Go over the entries and report the lines where the word "Figure" occurs.

◆ **DATA UNDER STUDY**:
=== Begin Enclosure ===

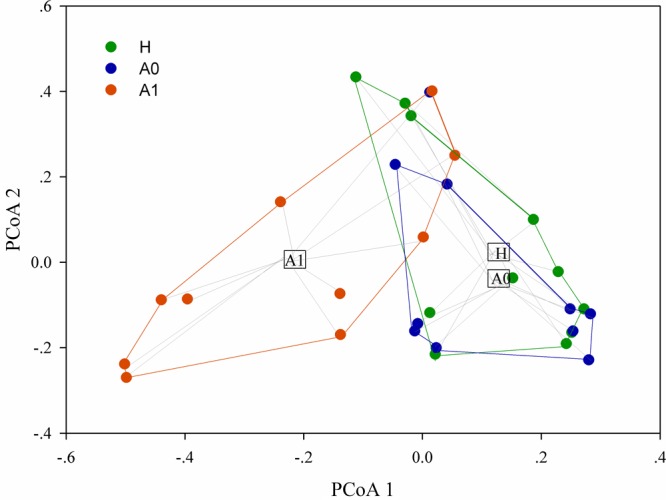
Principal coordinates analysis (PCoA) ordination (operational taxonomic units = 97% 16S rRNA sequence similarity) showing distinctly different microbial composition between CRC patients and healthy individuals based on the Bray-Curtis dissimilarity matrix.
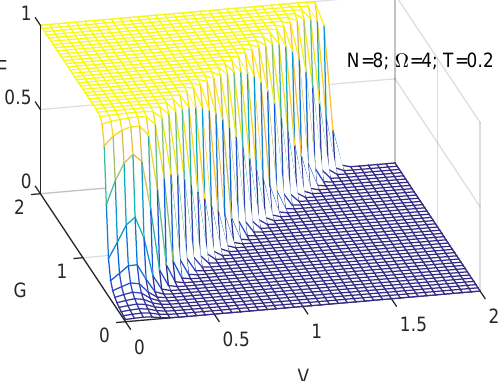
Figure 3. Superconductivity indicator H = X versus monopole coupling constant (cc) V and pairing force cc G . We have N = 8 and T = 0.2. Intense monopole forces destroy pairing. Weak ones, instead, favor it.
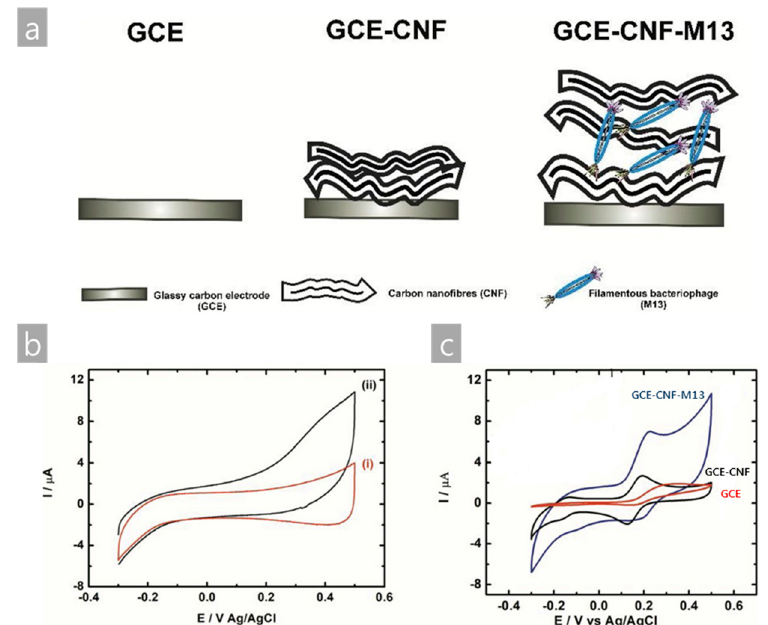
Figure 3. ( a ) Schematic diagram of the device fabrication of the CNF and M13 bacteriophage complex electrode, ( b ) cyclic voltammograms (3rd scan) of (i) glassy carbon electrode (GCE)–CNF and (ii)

=== End Enclosure ===
=== Begin Enclosure ===

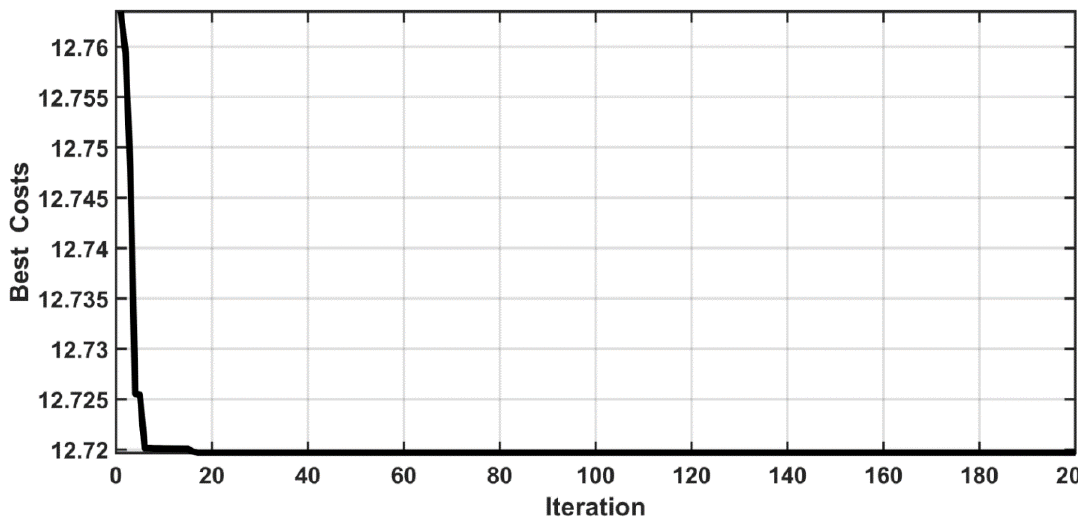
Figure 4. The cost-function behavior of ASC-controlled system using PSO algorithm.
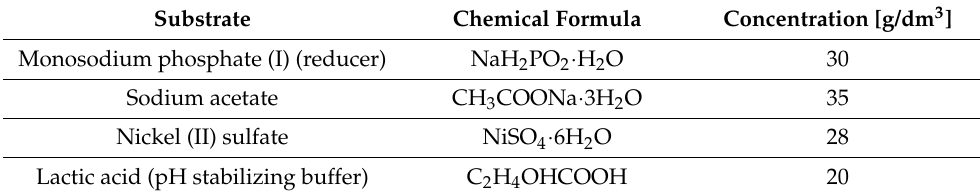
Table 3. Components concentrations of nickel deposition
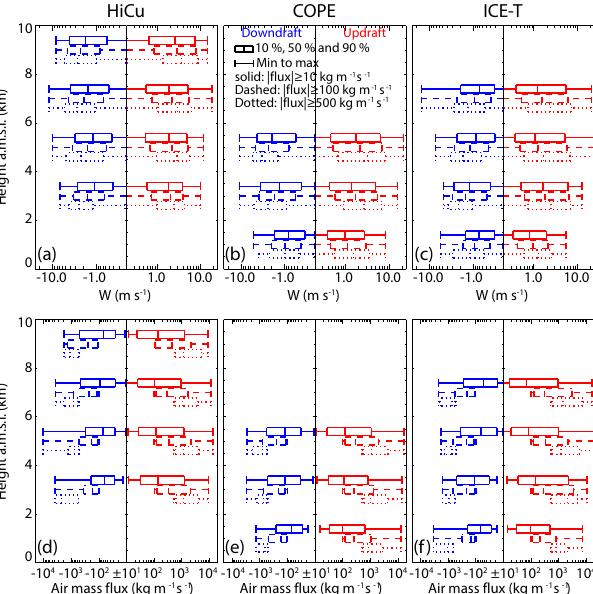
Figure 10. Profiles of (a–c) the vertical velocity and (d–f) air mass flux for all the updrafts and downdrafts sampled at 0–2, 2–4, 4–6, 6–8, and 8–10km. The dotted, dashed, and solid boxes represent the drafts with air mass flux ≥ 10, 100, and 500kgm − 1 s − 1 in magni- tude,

=== End Enclosure ===

◆ **EXPECTED OUTPUT**:
Figure 3. Superconductivity indicator H = X versus monopole coupling constant (cc) V and pairing force cc G . We have N = 8 and T = 0.2. Intense monopole forces destroy pairing. Weak ones, instead, favor it.
Figure 3. ( a ) Schematic diagram of the device fabrication of the CNF and M13 bacteriophage complex electrode, ( b ) cyclic voltammograms (3rd scan) of (i) glassy carbon electrode (GCE)–CNF and (ii)
Figure 4. The cost-function behavior of ASC-controlled system using PSO algorithm.
Figure 10. Profiles of (a–c) the vertical velocity and (d–f) air mass flux for all the updrafts and downdrafts sampled at 0–2, 2–4, 4–6, 6–8, and 8–10km. The dotted, dashed, and solid boxes represent the drafts with air mass flux ≥ 10, 100, and 500kgm − 1 s − 1 in magni- tude,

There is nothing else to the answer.